By using badly configured Call Library Nodes or similar. However every language that wants to interact with any hardware or non-standard devices has some form of FFI (Foreign Format Interface) and that can be used to do the same. They can make access to such FFI hard to get at for normal users, but somehow need to have such interfaces to access the underlaying OS and other resources itself.
As long as you stay in LabVIEW diagram and don't use Call Library Nodes or similar without being 200% sure to know what you are doing, it is in fact pretty hard to crash LabVIEW (if it was properly installed). I only crash LabVIEW when doing development with self designed DLLs, but then about 60 times per hour during the development/testing of that. 😁
The problem with C/C++ is that it was not designed to be memory safe but possible to make as performant as possible on any of the zillion CPU architectures out there. And it pretty much is. But that comes with enormous power on what you can do with memory and if you are not very very careful, you create buffer overflow errors, invalid address access and similar in a blink of the eye and the compiler won't complain since there is no mountain guide holding your hand or slapping your face if you try to do such things.

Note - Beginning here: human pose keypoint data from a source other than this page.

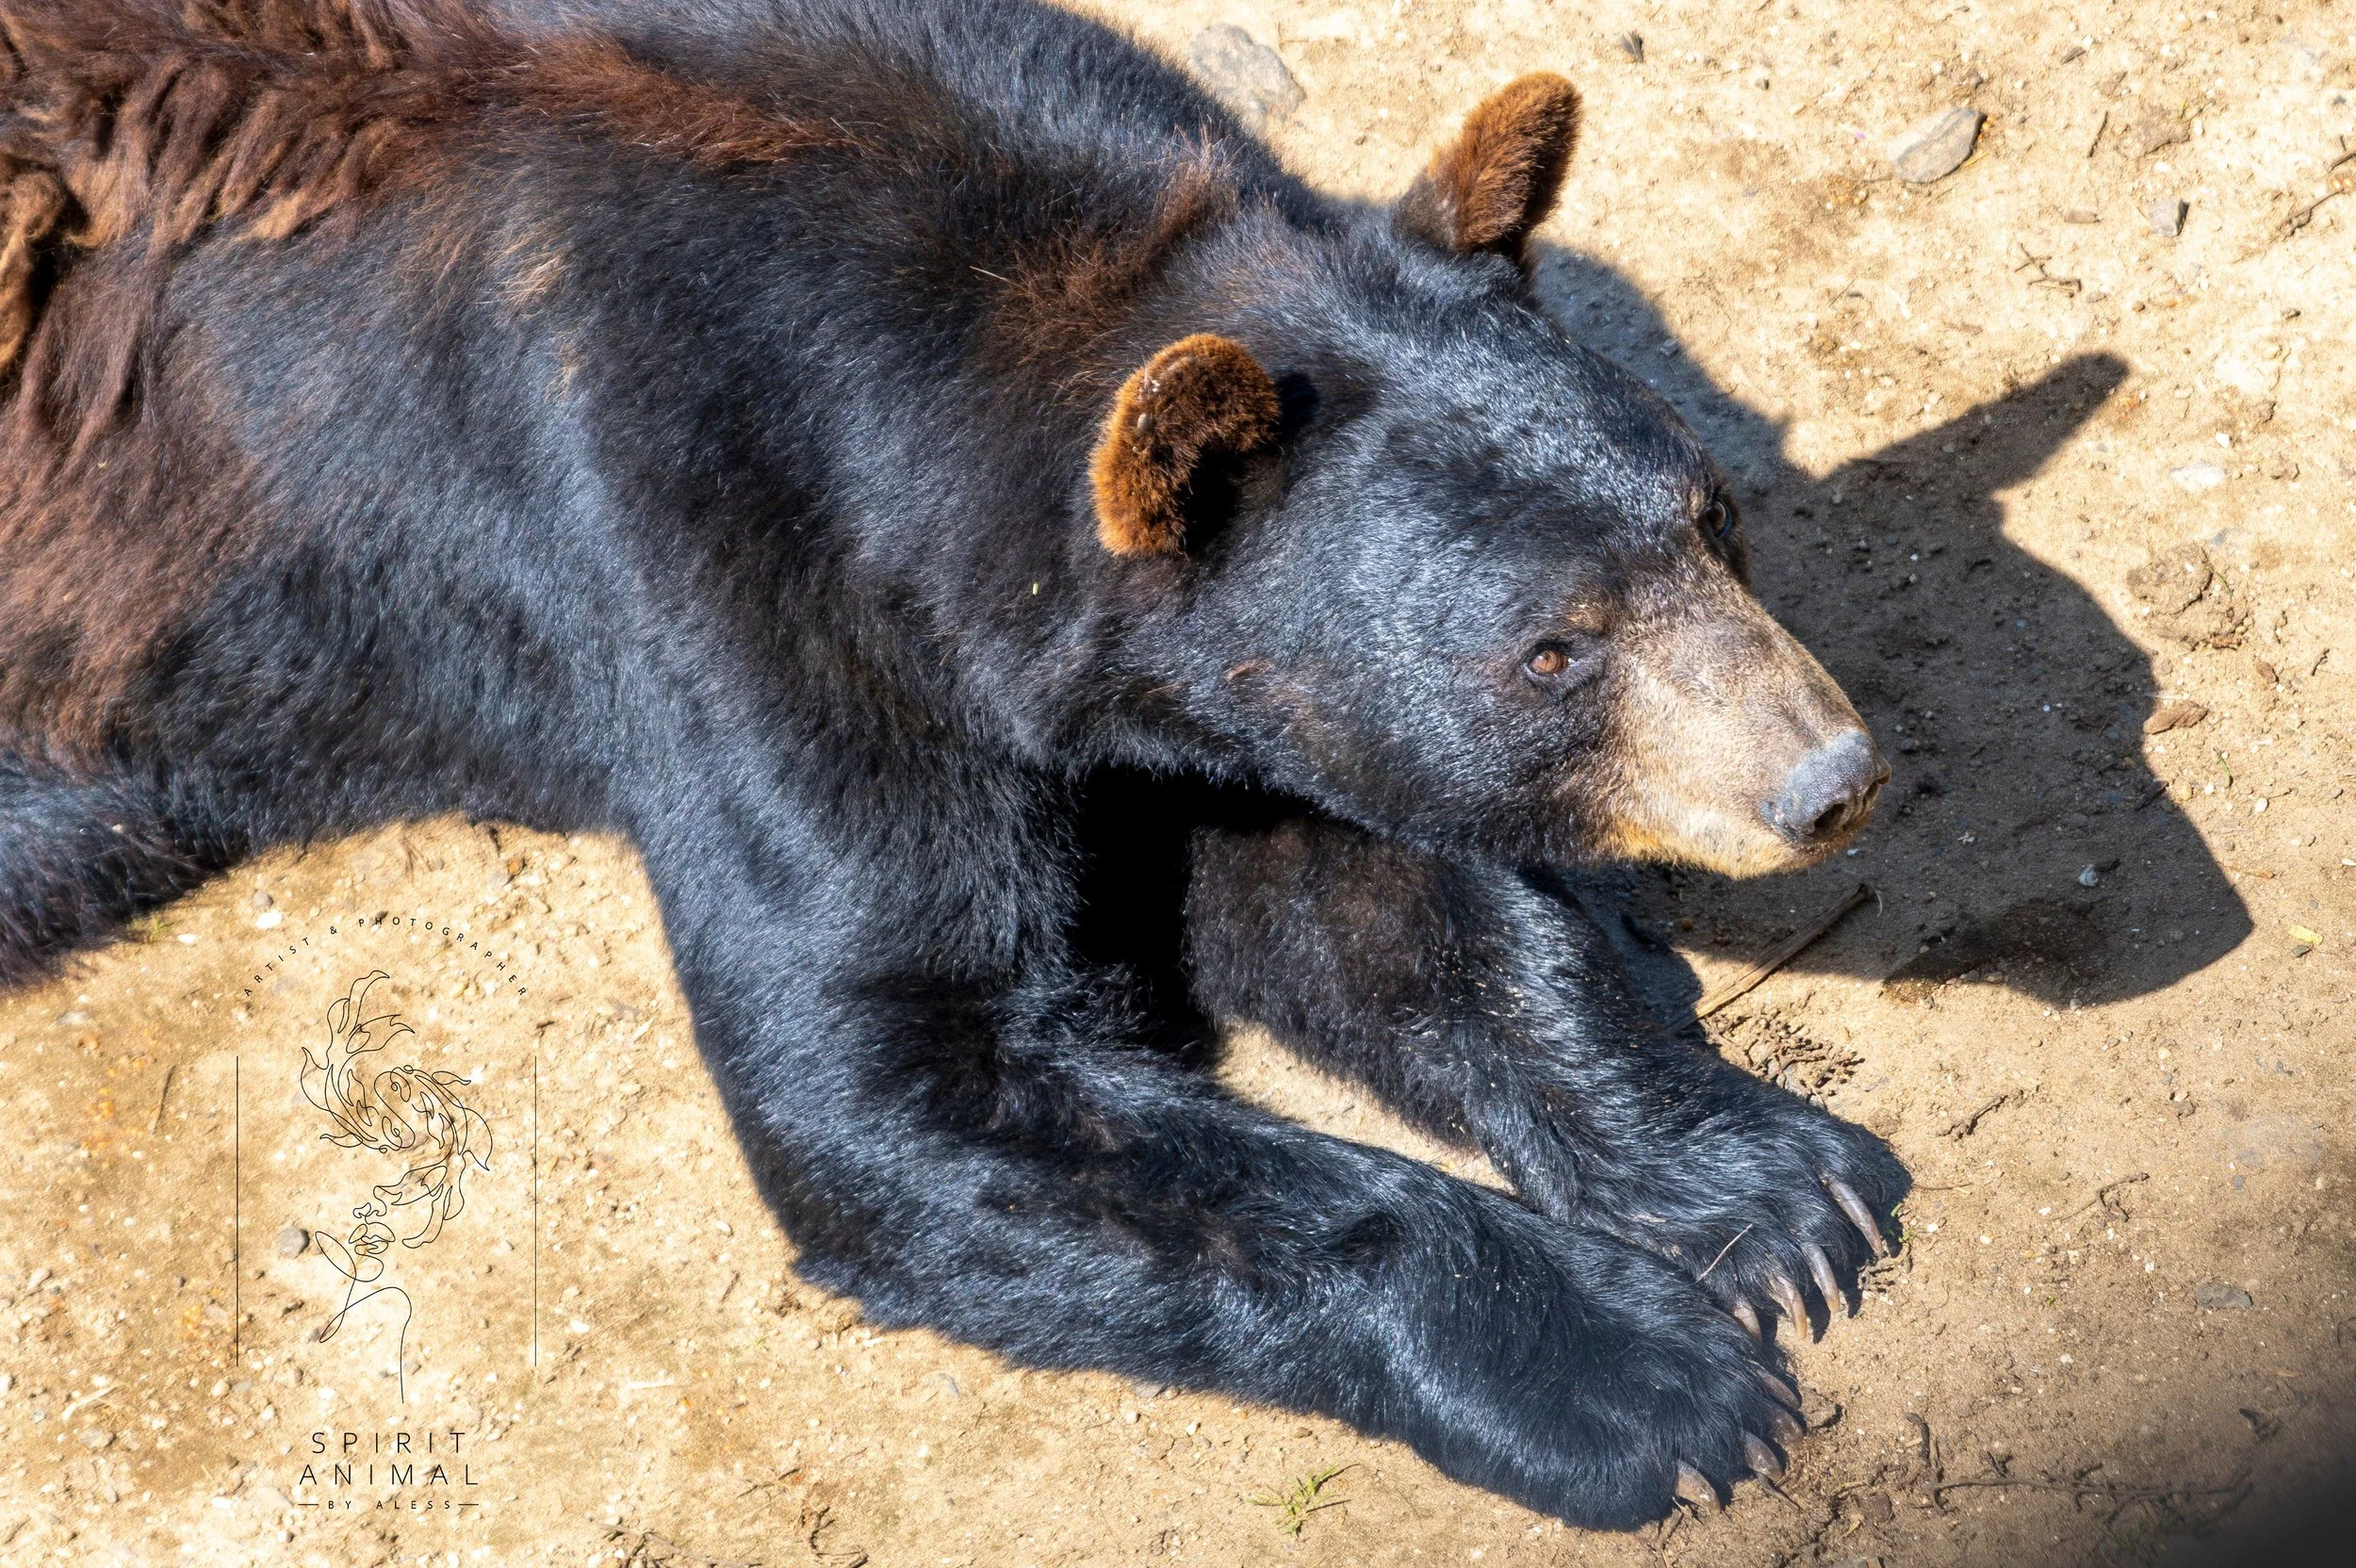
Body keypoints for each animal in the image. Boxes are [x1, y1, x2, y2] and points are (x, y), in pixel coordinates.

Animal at [0, 0, 1906, 1529]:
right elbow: (914, 1066)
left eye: (1709, 514)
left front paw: (1764, 1183)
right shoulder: (699, 549)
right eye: (1550, 649)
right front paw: (1642, 1373)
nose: (1826, 777)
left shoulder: (1173, 682)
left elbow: (1373, 880)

It doesn't mean that you can't write safe software in C/C++ but it is pretty hard for most human programmers (and no AI won't help with that for a long time. AI as we have it now only can suggest code that has been written before already and since humans are on average pretty bad at that, most of what AI has been trained on is equally bad.)
02-29-2024 08:43 AM
"Biden administration calls for developers to embrace memory-safe programing languages and move away from those that cause buffer overflows and other memory access vulnerabilities."
Now if only our elected leaders were memory-safe and did not have buffer overflows and other memory access vulnerabilities..... 🙂
-AK2DM
02-29-2024 09:40 AM
This has probably been fixed, but a few years ago, a post on lavag.org found a way to exploit a VISA buffer overflow. Can't say I understand it, but I assume this is non memory safe.
02-29-2024 10:26 AM
Well even in Rust applications you can have bugs, especially if your interface to external libraries such as this VISA or anything else. It’s hard to create memory bugs in Rust as long as you program in Rust but not impossible, and any interface to another library including OS APIs can introduce new bugs that Rust can do nothing about to detect or prevent.
02-29-2024 11:00 AM
Thanks for all the comments! I think this issue of "memory safety" is still a bit hard to grasp. But this ONCD report is about cybersecurity not about bugs. So the ONCD isn't worried if you create buggy code, its worried that hackers can take advantage of "non-memory-safe" code to cause damage.... right?
And don't get me started on the how LabVIEW isn't vulnerable because its not widely used nor connected to the Internet servers etx. That is what Siemens thought before Stuxnet. My code is deployed in hosptils where Nation-states are actively attacking us right now.